[This article was originally published in 2010]
The news that Robbie Williams is to sell his country house, Compton Bassett in Wiltshire, for a potential £1m loss shows that with the wrong property it is still possible to buck the generally rising trend in prices by overpaying in the first place.
The Basset family (after whom the village was named) had first built a timber-framed house in the 13th-century. By 1553, the new owner of the manor, Sir John Mervyn (d. 1566) rebuilt the house using a reported 260 oaks, which gives some indication of the size of the house. It was still standing in 1659 and was recorded as being on a U-shaped plan, open to the south east. In 1663, the house and estate were sold to Sir John Weld, of the ancient Dorset family. He made significant changes, spending the colossal sum of £10,000 between 1663-1672 to build the sides up to 130ft and 110ft to create a large rectangle and to then cover over the courtyard. Originally, the house was in a soft, white stone but this renewed in brick in 1814, with the rest of the house following in the late 19th-century, during which it also gained the battlements.
Sir John also added the distinctive corner turrets; a stylistic device which echoed the form of a castle which bears some similarity to the Weld family’s main country seat, Lulworth Castle in Dorset,. This was built as a hunting lodge in 1610 by Thomas Howard, 3rd Lord Bindon, and bought by Humphrey Weld (John’s elder brother) in 1641, but sadly gutted in a devastating fire in 1929. As Humphrey Weld died (in 1684) without a male heir, Lulworth Castle passed to John’s son William who seems to have chosen it as his family seat and sold Compton Bassett in 1700.
The house passed through various owners until it was inherited by George Walker Heneage (d. 1875) who, by 1828 had established an estate covering 1,813 acres in the area. It was Walker Heneage’s grandson, Godfrey, who eventually inherited the estate in 1901 but then sold it in 1918 to the Co-Operative Wholesale Society who sold it again in 1929. It was bought by one E.G. Harding who then parcelled up the estate and sold it off piecemeal.
That period was a dark time for the country house in the UK with many being demolished. The house was bought by Captain Sir Guy Benson who sadly decided that he would rather live in the stables and so this wonderful house was levelled in the early 1930s and the stables converted in 1935 into the new Compton Bassett House. Unlike other successful conversions of stables, this one was obviously designed as a functional building and lacked the grace of so many of the stable buildings we can still see today and so did not lend itself to being the main house. Not that it has stopped various owners over the years trying.
The latest project was started in 1998 by the then owner Paul Cripps and was to take six months and cost £500,000 but ended up taking three years and costing £3m.
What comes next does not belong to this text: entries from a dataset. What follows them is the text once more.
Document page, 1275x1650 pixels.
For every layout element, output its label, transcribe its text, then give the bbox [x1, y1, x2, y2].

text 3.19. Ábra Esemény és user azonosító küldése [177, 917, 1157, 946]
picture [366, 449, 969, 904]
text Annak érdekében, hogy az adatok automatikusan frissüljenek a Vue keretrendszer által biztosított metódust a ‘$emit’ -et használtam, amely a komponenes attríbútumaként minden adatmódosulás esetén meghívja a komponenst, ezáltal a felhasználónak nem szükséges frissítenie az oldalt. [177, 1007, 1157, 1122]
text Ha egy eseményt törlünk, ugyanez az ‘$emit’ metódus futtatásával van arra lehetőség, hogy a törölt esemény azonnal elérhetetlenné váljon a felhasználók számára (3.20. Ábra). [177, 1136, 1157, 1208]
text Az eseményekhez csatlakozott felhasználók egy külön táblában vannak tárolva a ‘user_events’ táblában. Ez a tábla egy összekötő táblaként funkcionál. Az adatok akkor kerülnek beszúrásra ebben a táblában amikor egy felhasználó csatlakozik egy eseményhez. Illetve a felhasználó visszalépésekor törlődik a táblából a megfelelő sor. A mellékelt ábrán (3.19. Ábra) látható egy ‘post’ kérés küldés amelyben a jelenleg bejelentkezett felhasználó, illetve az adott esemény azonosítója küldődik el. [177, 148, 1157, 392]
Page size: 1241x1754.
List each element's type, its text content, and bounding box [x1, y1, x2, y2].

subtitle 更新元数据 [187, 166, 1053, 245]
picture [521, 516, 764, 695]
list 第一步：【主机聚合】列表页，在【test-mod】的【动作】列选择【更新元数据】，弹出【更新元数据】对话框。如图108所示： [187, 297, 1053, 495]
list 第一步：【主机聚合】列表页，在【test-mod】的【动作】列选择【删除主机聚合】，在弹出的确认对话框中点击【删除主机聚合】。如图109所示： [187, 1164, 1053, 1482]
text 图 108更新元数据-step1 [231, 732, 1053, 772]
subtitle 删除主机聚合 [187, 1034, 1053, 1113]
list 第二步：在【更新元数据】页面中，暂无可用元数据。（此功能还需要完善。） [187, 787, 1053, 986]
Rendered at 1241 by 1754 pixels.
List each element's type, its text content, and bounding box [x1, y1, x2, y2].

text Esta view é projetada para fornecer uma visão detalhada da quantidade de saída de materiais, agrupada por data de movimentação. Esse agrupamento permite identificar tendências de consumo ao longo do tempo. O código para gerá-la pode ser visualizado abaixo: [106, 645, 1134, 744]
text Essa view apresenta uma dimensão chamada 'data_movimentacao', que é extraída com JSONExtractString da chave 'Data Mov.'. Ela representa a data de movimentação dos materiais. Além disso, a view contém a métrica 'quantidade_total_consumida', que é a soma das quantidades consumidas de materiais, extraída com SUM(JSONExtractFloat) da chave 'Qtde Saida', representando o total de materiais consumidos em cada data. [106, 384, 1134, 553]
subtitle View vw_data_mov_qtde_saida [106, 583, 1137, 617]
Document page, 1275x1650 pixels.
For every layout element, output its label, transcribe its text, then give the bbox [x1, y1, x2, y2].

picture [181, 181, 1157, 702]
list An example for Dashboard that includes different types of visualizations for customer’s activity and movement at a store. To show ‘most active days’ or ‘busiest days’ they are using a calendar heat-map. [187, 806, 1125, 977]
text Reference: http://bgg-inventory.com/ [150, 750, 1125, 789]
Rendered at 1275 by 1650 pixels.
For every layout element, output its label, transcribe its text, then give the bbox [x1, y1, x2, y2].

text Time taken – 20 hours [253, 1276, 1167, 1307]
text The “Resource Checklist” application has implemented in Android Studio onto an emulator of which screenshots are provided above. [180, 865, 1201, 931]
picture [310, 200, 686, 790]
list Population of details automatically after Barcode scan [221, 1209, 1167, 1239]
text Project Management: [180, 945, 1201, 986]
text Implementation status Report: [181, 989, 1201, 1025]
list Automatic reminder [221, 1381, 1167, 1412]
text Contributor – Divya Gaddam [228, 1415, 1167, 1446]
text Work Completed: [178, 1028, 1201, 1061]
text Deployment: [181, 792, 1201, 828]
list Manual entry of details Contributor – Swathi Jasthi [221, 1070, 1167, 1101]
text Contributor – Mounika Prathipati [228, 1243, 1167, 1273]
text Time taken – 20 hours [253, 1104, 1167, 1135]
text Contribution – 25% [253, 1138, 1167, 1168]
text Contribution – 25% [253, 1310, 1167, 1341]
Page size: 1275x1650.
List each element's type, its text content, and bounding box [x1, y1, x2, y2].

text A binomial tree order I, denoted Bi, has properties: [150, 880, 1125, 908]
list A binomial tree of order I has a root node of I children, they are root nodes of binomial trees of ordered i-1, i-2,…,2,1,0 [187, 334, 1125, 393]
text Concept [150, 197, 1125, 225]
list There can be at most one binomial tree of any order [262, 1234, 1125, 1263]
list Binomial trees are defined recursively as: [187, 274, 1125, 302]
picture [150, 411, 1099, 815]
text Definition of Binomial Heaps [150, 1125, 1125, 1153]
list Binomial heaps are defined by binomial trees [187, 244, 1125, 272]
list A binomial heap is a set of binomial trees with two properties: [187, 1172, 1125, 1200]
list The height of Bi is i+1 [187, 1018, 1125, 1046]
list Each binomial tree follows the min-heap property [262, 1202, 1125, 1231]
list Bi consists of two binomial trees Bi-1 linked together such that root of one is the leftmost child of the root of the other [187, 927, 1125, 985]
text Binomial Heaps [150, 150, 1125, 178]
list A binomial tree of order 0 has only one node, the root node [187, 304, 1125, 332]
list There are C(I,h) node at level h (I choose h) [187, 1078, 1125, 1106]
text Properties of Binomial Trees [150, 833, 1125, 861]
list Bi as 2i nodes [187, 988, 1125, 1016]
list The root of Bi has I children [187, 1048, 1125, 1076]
The house was then launched on the property market in 2007 at an eye-watering £8.5m (no doubt to try and recover some of the lavish overspending on the interior) for the house plus 71-acres. After languishing for many months Robbie finally bought it for £8.1m but never really settled here, preferring his life in the US. So now it is back on the market with Savills (but not listed on their website) for a reported asking price of £7.5m – but once you factor in all the costs involved from buying and selling, Robbie should be about a million down from when he bought it. This also assumes he’d get that price – losses could rise if, remarkably, there was someone else out there who liked the look of the house but decided that it was still too expensive and drove the price down further. To be honest, when compared with some of the other properties Savills have available in Wiltshire for around £6m (e.g. Langley House or Midway Manor) why anyone would chose this one is beyond me.
n.b. the interior and floor plans can be seen in this article in Variety magazine in 2013 when it was again on the market for £5.5m: In Case You Missed It: Robbie Williams
*Update* 2010 Savills have added Compton Bassett to their website so if you have £7.5m and really feel that this house is the best way to spend it, then have a look at the details: Savills: Compton Bassett
*Update* February 2021
So, it turns out that Mr Williams was not able to sell the house in 2010 or 2013 or 2016 when it was variously reporting as being relisted. Again, in 2021, there is renewed interest as he plans to move with his family to a new house in Switzerland and has no plans to stay in a house he (and his daughter) now feel is ‘creepy’.
25/02/2021: article updated with further details on the history of the house and the current situation regarding Mr Williams.